Jack Goldsmith isn’t worried about the NSA . He teaches at Harvard Law School and is a member of the Hoover Institution Task Force on National Security and Law so he’s pretty confident about where the United States is going when it comes to its security agency. He predicts the current outcry against snooping will die with the next national disaster: “the public will demand government action to remedy the problem and will adjust its tolerance for intrusive government measures.” (“We Need An Invasive NSA,” by Jack Goldsmith, The New Republic, October 21, 2013 pg. 10)
Goldsmith’s right. The nation would make demands on the government, “to do something,” in the wake of another 9/11. That’s how the Patriot Act came about. But is fear good public policy?
Goldsmith thinks it is. He reminds us that “ANYONE, ANYWHERE WITH A CONNECTION to the Internet can engage in cyber operations within the United States” (Ibid pg. 10) Look what Edward Snowden has done, he points out.
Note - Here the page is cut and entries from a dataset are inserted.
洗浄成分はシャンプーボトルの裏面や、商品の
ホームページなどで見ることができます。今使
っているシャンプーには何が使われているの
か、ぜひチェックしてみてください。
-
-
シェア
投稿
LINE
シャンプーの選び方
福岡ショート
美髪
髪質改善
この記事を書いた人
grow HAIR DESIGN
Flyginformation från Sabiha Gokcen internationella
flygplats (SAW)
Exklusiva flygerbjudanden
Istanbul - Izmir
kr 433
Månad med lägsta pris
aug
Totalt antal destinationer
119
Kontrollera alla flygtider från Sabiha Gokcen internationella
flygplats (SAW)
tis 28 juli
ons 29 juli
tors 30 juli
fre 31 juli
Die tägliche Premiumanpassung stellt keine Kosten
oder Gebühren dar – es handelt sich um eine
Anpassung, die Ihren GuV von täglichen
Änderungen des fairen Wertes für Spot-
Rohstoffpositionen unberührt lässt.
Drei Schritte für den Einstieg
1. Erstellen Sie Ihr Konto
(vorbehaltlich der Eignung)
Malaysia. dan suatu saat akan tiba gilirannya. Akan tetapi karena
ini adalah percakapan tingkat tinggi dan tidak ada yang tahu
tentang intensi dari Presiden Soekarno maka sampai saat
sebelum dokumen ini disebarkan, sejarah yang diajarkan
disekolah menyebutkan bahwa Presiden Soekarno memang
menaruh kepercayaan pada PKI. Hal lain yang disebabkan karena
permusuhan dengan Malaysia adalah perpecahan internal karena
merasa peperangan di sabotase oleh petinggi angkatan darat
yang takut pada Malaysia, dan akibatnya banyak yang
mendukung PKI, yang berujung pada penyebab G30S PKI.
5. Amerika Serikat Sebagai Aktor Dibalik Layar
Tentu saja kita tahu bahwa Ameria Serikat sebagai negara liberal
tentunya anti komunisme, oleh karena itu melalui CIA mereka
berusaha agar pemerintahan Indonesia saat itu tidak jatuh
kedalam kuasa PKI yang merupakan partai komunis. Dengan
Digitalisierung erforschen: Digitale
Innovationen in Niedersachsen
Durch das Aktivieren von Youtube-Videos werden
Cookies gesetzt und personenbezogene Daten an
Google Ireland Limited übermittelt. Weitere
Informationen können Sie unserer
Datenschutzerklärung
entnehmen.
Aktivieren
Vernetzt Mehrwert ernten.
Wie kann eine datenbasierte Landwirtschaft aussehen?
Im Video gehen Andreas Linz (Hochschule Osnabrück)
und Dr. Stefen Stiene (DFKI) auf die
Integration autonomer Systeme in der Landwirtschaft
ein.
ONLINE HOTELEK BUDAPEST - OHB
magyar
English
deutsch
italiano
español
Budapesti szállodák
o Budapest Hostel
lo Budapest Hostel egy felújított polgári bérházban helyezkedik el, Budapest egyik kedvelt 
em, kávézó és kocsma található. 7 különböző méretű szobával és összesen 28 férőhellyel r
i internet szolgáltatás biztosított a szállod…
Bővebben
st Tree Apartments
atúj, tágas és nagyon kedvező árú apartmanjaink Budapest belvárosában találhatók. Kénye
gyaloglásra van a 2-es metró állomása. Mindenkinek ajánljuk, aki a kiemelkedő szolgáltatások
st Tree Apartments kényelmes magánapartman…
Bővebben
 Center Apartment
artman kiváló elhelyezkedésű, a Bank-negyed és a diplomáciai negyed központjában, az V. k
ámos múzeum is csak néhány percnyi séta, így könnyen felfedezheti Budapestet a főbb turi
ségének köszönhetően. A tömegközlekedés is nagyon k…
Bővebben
But his bigger worry is what groups outside the country can do, groups with networks so large and complex that only a government network can combat them.
As far as I’m concerned, Goldsmith’s complaint against Edward Snowden is weak. Snowden didn’t gum up the works. He exposed the government’s collecting of metadata, a system so secret, members of Congress claimed to know little about it. If true, then bureaucrats and not our elected leaders are making public policy. That’s not how the government should work. When patriots set a course under the cover of darkness, no matter how well-intentioned, they can lose their way.
That’s not to say Goldsmith doesn’t have a point. Given the complexity of maintaining cybersecurity, citizens may have to endure more government surveillance than in the past. But they ought to know it exists and to what degree. What’s more, they ought to have a voice in shaping the ground rules. To allow NSA to run silent and run deep without any transparency requires the American people to put more trust in the government than they have done in the past. I hope my fellow Americans chose to stay vigilant. A little suspicion of our government is one of democracy’s strengths.